#### Records provided

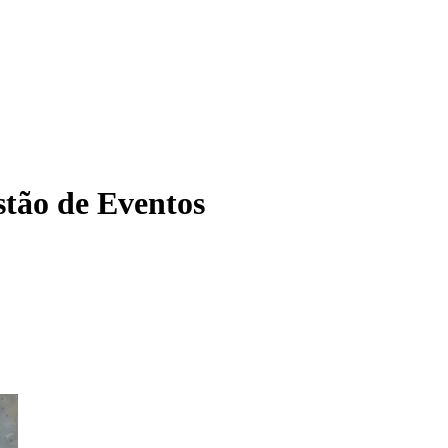
tão de Eventos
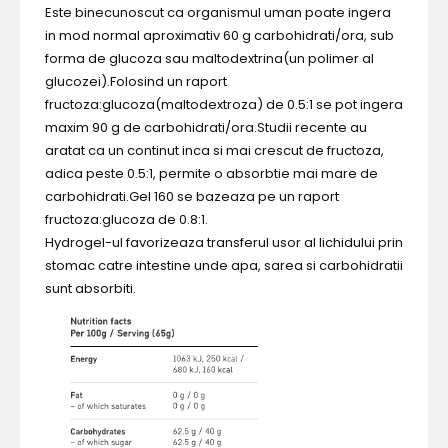
Este binecunoscut ca organismul uman poate ingera
in mod normal aproximativ 60 g carbohidrati/ora, sub
forma de glucoza sau maltodextrina(un polimer al
glucozei).Folosind un raport
fructoza:glucoza(maltodextroza) de 0.5:1 se pot ingera
maxim 90 g de carbohidrati/ora.Studii recente au
aratat ca un continut inca si mai crescut de fructoza,
adica peste 0.5:1, permite o absorbtie mai mare de
carbohidrati.Gel 160 se bazeaza pe un raport
fructoza:glucoza de 0.8:1.
Hydrogel-ul favorizeaza transferul usor al lichidului prin
stomac catre intestine unde apa, sarea si carbohidratii
sunt absorbiti.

########

Exercise
Where the line containing "aratat ca un" appears in the records above, begin there and print every line through the last, exactly and with nothing else.

Problem solution
aratat ca un continut inca si mai crescut de fructoza,
adica peste 0.5:1, permite o absorbtie mai mare de
carbohidrati.Gel 160 se bazeaza pe un raport
fructoza:glucoza de 0.8:1.
Hydrogel-ul favorizeaza transferul usor al lichidului prin
stomac catre intestine unde apa, sarea si carbohidratii
sunt absorbiti.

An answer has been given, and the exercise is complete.